TE:    So where do you think the whole field is going, Bernard? What are the next exciting things to come up over the next 2-5 years?

BE:    I think probably targeted therapy in renal and that’s something that is probably coming. We have heard very exciting data about PD1 blockade, we have heard something exciting about c-MET and VEGF inhibition, we might have something about FGF and VEGF. At one point, I hope that in renal, like we have in lung or in colorectal, we’ll have some predictive marker for a drug which will help us at the beginning to select one drug versus another one. It’s probably not going to be discriminating between pazopanib and sunitinib which are so close in terms of biomarker.

TE:    OK, thank you. Tom, from your point of view, Transatlanticly, what do you think the next 2-5 years will bring? If we were having the same conversation then, how would things have changed?
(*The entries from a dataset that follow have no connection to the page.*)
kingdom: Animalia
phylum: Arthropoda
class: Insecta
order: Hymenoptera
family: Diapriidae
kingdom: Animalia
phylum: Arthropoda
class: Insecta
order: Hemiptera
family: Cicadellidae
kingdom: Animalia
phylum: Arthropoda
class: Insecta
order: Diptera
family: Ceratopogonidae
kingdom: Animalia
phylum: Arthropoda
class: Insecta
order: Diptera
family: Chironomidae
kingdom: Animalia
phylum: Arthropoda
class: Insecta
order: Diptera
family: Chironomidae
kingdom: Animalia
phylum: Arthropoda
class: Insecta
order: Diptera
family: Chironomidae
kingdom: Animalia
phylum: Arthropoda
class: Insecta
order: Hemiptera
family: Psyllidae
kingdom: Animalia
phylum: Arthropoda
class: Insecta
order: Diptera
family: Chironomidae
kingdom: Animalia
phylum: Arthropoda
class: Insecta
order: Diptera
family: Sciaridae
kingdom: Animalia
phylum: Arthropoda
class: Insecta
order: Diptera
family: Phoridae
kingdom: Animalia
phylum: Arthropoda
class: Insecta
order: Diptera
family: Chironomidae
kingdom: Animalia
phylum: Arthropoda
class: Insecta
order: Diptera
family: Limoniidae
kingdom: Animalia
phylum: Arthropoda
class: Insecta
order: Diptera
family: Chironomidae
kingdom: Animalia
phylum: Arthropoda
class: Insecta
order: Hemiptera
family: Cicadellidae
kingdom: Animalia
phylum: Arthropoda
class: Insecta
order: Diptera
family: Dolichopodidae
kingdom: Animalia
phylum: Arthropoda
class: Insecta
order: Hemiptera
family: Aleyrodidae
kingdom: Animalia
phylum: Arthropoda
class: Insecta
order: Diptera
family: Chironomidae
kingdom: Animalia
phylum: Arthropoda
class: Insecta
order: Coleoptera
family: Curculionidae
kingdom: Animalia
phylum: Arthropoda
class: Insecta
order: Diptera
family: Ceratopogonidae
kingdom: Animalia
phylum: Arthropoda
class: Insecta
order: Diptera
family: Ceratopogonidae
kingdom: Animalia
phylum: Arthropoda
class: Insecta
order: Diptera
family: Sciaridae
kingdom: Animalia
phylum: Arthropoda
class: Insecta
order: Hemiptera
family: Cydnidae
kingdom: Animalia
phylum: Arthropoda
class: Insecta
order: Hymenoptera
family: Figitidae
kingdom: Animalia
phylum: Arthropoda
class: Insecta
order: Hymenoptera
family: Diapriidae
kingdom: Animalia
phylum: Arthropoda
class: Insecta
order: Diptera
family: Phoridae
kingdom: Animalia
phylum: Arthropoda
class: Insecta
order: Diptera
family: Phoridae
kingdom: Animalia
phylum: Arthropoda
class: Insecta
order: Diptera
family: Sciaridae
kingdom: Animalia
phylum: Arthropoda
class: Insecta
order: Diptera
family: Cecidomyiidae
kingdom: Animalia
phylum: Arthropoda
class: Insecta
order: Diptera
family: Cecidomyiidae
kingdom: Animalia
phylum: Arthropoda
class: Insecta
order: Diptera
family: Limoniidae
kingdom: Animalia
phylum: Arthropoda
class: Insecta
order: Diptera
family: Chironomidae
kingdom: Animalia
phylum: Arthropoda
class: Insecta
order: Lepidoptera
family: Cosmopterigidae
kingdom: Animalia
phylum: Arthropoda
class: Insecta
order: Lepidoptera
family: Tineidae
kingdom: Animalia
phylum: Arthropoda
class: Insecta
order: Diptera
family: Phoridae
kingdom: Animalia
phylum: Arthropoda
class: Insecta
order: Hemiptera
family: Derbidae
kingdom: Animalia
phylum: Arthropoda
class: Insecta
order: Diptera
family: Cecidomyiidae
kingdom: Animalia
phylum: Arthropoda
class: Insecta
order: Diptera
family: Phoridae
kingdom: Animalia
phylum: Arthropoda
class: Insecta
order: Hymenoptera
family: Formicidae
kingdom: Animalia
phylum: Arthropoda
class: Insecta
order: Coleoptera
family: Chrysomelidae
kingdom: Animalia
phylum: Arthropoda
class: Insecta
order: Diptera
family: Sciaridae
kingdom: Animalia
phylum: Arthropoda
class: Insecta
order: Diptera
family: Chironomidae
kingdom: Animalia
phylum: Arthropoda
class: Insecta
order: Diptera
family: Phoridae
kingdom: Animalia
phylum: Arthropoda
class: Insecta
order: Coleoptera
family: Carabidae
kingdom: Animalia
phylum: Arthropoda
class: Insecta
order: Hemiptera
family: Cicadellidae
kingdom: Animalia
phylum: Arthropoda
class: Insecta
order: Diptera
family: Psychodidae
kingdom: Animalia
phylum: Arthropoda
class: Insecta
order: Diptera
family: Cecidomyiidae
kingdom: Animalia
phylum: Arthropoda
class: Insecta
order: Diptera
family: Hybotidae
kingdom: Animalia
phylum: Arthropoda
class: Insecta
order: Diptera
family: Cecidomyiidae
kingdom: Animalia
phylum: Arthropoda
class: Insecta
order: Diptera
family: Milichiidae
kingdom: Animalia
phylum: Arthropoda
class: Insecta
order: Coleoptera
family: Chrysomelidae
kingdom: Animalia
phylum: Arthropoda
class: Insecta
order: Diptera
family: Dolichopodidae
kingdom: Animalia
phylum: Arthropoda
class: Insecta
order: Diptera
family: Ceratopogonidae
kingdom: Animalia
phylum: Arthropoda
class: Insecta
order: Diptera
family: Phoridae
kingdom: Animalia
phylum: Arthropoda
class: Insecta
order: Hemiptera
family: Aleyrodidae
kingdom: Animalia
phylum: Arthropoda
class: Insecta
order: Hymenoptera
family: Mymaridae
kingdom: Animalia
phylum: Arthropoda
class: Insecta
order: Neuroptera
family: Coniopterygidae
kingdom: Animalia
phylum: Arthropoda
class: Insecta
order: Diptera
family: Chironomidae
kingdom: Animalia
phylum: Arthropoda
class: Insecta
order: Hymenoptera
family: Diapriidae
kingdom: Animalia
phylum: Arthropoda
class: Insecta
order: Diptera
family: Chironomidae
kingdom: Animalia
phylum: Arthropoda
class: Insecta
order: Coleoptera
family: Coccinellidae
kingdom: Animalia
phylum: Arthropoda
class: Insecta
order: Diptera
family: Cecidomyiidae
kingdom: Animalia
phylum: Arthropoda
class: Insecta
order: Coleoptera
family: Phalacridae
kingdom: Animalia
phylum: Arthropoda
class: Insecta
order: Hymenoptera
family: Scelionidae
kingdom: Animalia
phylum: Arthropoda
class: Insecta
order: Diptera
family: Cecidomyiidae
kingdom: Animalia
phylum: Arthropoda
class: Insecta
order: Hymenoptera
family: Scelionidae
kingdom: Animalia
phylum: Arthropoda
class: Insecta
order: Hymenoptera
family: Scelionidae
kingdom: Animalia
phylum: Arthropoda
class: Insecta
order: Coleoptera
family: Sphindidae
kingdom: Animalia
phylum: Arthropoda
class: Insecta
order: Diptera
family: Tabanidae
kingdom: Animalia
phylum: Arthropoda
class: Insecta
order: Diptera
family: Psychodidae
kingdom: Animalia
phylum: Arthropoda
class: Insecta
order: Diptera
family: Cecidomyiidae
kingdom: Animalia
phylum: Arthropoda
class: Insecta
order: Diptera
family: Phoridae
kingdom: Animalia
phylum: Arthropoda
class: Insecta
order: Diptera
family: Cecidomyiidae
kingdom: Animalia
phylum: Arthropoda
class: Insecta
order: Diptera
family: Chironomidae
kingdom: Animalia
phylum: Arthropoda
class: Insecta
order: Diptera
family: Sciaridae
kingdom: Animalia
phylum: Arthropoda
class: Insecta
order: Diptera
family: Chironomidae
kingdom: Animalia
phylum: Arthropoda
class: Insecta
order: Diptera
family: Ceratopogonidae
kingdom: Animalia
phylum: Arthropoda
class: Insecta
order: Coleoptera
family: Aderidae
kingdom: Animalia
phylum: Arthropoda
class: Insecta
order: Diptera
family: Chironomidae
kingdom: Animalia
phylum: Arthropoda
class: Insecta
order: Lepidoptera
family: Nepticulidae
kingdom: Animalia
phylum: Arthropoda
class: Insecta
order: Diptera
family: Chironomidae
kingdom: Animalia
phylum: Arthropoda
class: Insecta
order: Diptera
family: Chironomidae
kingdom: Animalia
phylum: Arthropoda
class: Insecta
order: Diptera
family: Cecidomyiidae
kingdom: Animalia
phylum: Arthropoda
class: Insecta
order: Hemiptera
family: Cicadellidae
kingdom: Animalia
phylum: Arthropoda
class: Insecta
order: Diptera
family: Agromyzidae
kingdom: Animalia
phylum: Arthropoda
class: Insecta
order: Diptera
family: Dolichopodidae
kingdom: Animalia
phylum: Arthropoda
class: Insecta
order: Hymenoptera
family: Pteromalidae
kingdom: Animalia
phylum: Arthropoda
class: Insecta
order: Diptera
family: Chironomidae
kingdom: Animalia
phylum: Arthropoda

TH:    I’m hoping that we’ll see new classes of agents come to the market. I think we all agree we’ve probably reached the pinnacle of development of VEGF inhibitors and mTOR inhibitors and we have come a long way in kidney cancer. We have certainly changed the natural history of the disease and impacted survival but we’re not curing patients. So we need to move beyond that and I think there are a couple of strategies that are in development right now that we’ll hopefully see the results of in the next 2-5 years. The targeted immunotherapy approach with the PD1 ligand inhibitors, like Bernard mentions; looking at novel anti-angiogenic approaches using angiopoietin inhibitors, using vascular disrupting agents, and then understanding more about the resistance which seems to be universal with these agents, maybe finding ways, biomarkers that will categorise patients upfront de novo into which resistance pathways they’re likely to go down, that will help us choose drugs. That’s where I think the FGF and the c-MET and those types of inhibitors that may be critically important in resistance pathways will become useful. All of these areas I’ve talked about are in clinical development right now so hopefully 2-5 years from now we’ll see the results of them and that will add more armamentarium to us and it will change the way we treat the disease.

TE:    On that note I’d like to thank all three of you very much indeed for giving us a tour de raison of a complicated and quickly developing area and I’d like to say thank you for watching and goodbye.